-- Begin Page text --

In the following example, we walk-through a LSTM NER model training and prediction. This annotator is implemented on top of TensorFlow.

This annotator will take a series of word embedding vectors, training CoNLL dataset, plus a validation dataset. We include our own predefined Tensorflow Graphs, but it will train all layers during fit() stage.

DL NER will compute several layers of BI-LSTM in order to auto generate entity extraction, and it will leverage batch-based distributed calls to native TensorFlow libraries during prediction. 

### Spark `2.4` and Spark NLP `1.8.2`

#### 1. Call necessary imports and set the resource folder path.

In [None]:
import os
import sys
sys.path.append('../../')

from pyspark.sql import SparkSession
from pyspark.ml import Pipeline

from sparknlp.annotator import *
from sparknlp.common import *
from sparknlp.base import *

import time
import zipfile
#Setting location of resource Directory
resource_path= "../../../src/test/resources/"

#### 2. Download CoNLL 2003 data if not present

In [None]:
# Download CoNLL 2003 Dataset
import os
from pathlib import Path
import urllib.request
url = "https://github.com/patverga/torch-ner-nlp-from-scratch/raw/master/data/conll2003/"
file_train="eng.train"
file_testa= "eng.testa"
file_testb= "eng.testb"
# https://github.com/patverga/torch-ner-nlp-from-scratch/tree/master/data/conll2003
if not Path(file_train).is_file():   
    print("Downloading "+file_train)
    urllib.request.urlretrieve(url+file_train, file_train)
if not Path(file_testa).is_file():
    print("Downloading "+file_testa)
    urllib.request.urlretrieve(url+file_testa, file_testa)

if not Path(file_testb).is_file():
    print("Downloading "+file_testb)
    urllib.request.urlretrieve(url+file_testb, file_testb)

#### 3. Create the spark session

In [None]:
spark = SparkSession.builder \
    .appName("DL-NER")\
    .master("local[*]")\
    .config("spark.driver.memory","12G")\
    .config("spark.kryoserializer.buffer.max", "500m")\
    .getOrCreate()

#### 4. Load dataset and cache into memory

In [None]:
from sparknlp.training import CoNLL
training_data = CoNLL().readDataset(spark, './eng.train')
training_data.show()

#### 5. Create annotator components with appropriate params and in the right order. The finisher will output only NER. Put everything in Pipeline

In [None]:
bert = BertEmbeddings.pretrained() \
 .setInputCols(["sentence"])\
 .setOutputCol("bert")\
 .setCaseSensitive(False)

-- End Page text --
-- Begin Stored data --

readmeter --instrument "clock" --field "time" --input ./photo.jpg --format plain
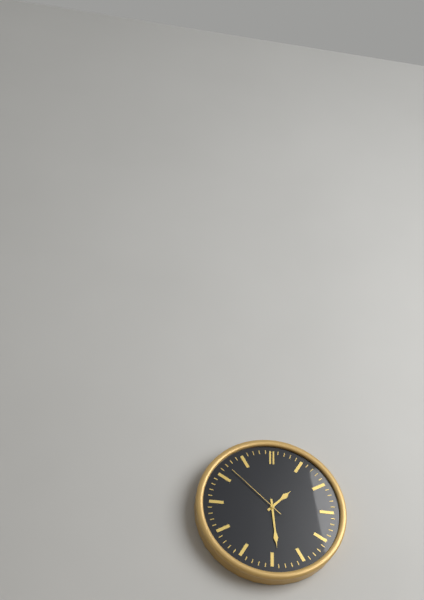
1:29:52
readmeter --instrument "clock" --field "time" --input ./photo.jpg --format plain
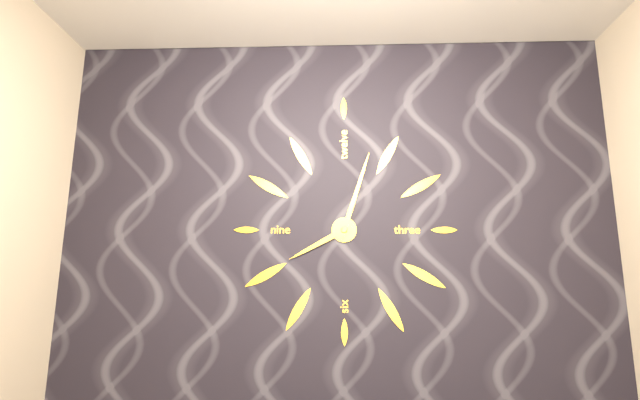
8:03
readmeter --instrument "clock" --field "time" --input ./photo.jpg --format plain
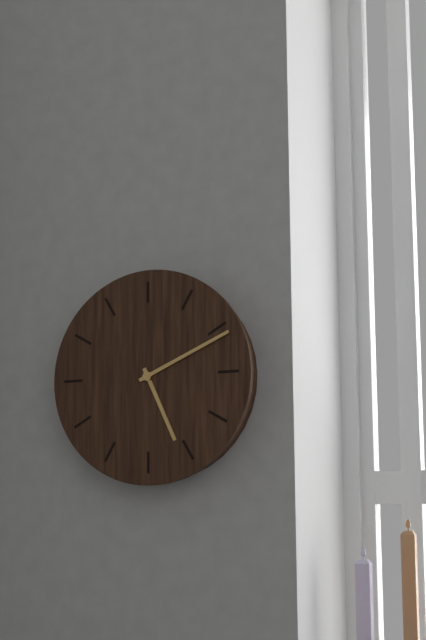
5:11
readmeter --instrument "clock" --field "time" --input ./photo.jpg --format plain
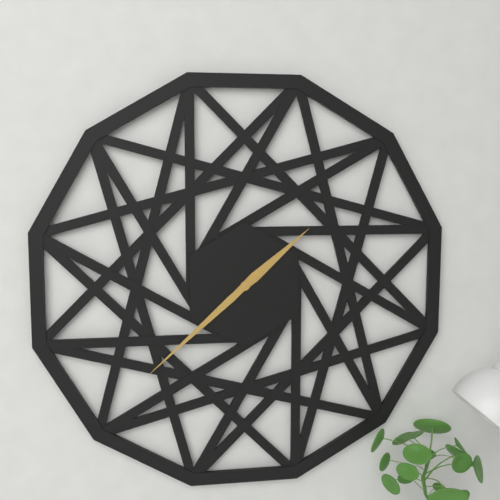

-- End Stored data --
-- Begin Stored data --

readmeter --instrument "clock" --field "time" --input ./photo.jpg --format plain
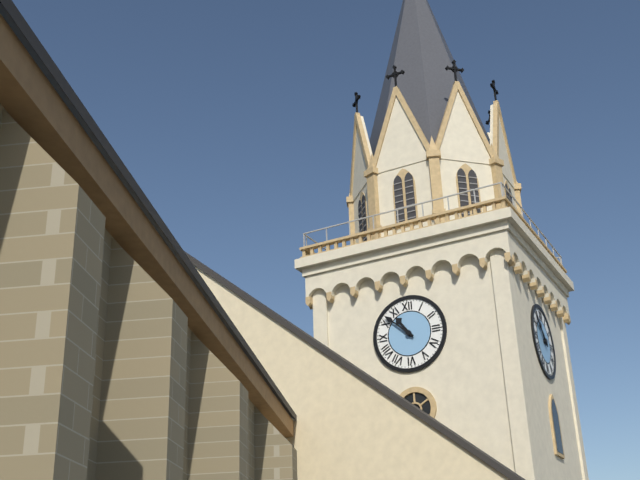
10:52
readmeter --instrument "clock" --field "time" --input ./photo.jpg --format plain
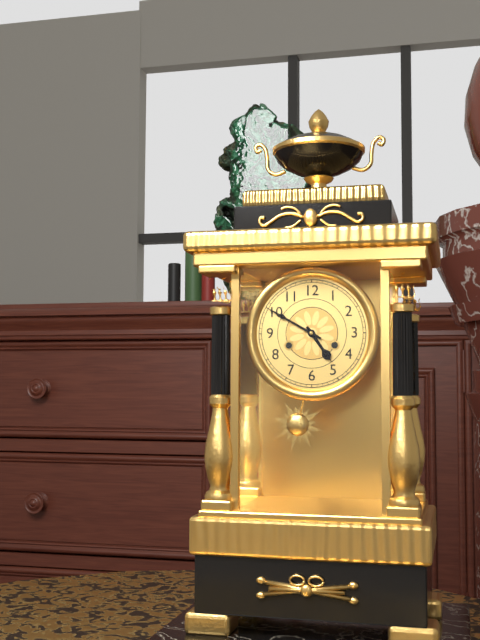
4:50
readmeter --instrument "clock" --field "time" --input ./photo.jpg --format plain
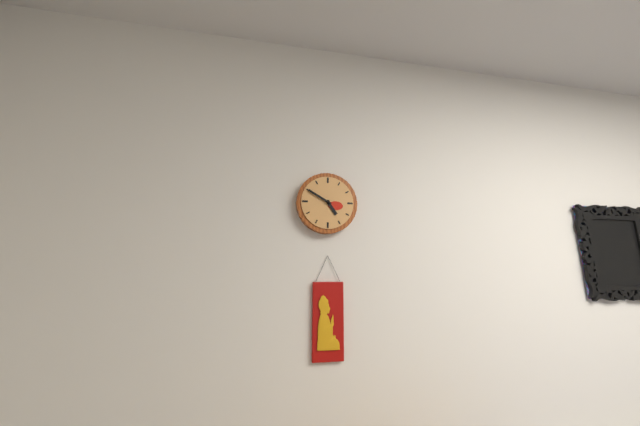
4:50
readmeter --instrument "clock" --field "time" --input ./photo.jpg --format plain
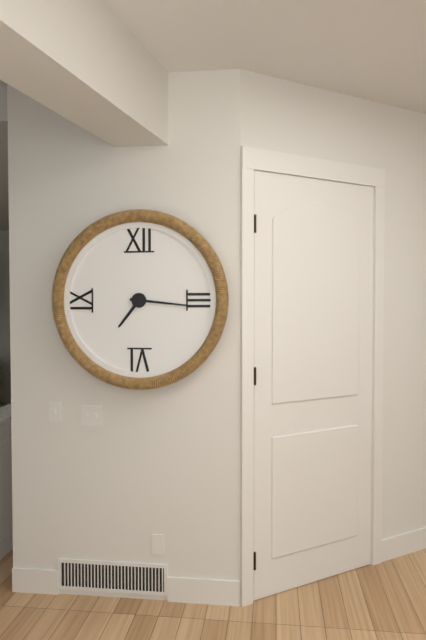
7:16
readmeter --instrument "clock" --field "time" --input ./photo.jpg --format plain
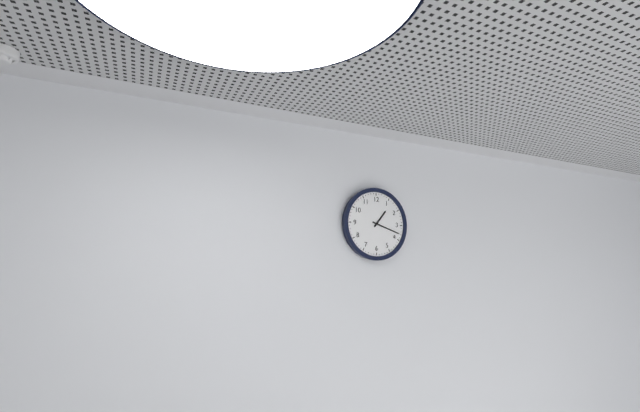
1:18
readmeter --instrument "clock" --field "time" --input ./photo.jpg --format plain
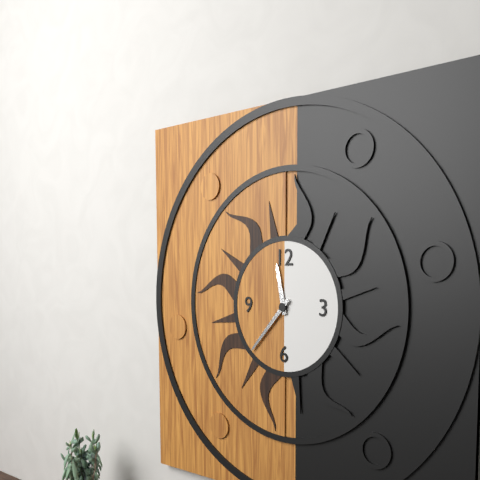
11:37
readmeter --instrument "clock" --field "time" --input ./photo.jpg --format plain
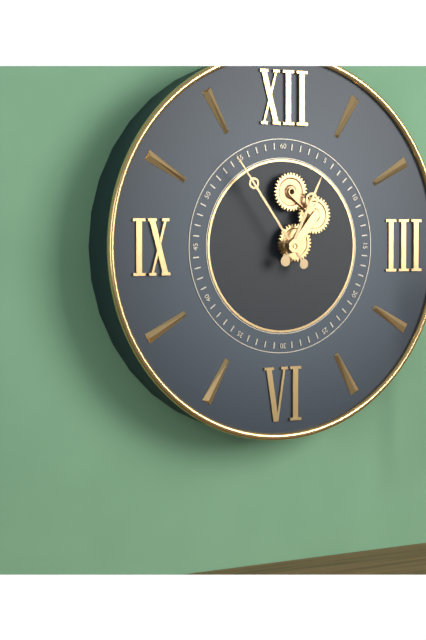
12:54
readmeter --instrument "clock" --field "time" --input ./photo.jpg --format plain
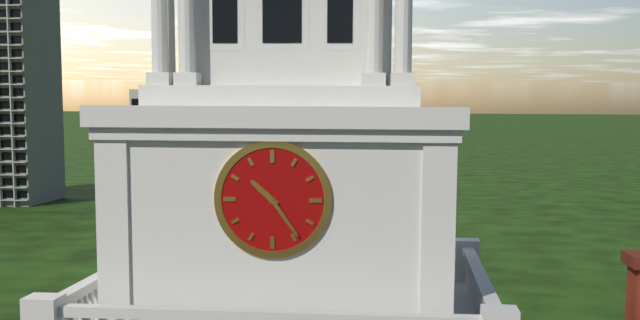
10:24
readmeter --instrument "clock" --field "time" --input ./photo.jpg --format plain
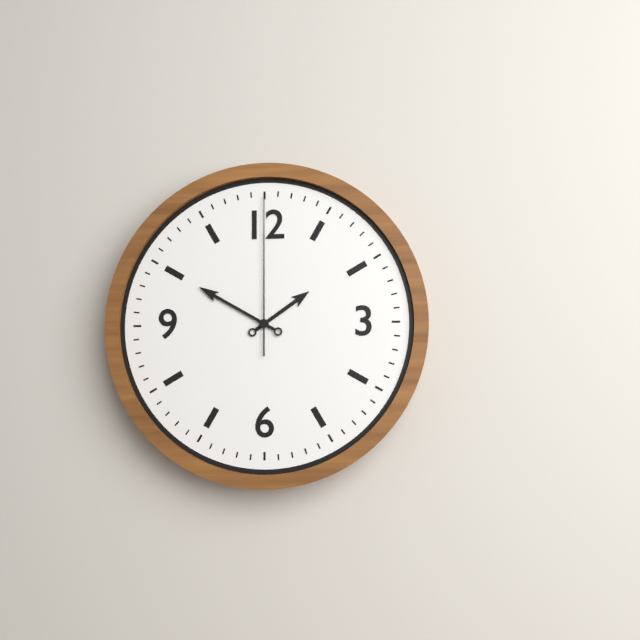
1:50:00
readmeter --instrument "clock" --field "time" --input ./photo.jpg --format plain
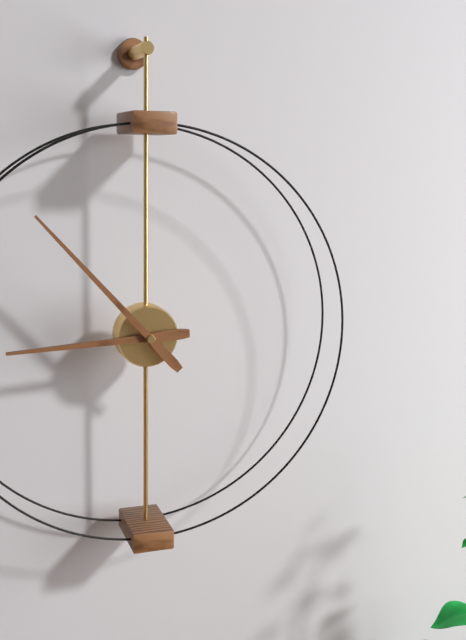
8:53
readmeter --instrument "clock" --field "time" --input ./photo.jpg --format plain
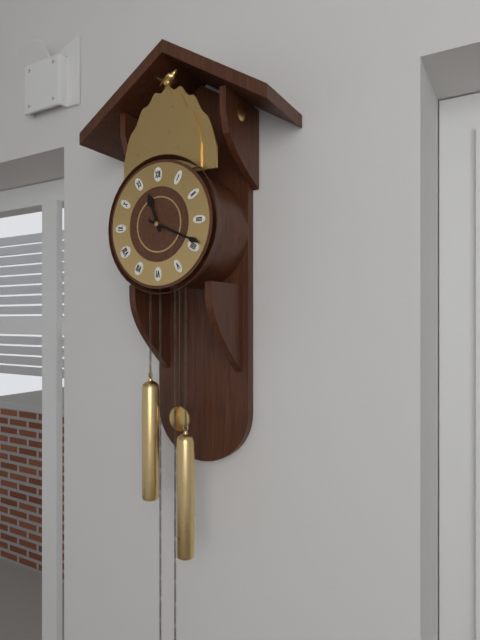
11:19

-- End Stored data --

== Problems ==
(a) In the NER training walkthrough, what value is assigned to spark.driver.memory when the Spark session is built?
(b) Write out the passage of the NER training walkthrough starting at "DL NER will" and ending at "resource folder path.", word for word.

== Answers in order ==
(a) 12G

(b)
DL NER will compute several layers of BI-LSTM in order to auto generate entity extraction, and it will leverage batch-based distributed calls to native TensorFlow libraries during prediction. 

### Spark `2.4` and Spark NLP `1.8.2`

#### 1. Call necessary imports and set the resource folder path.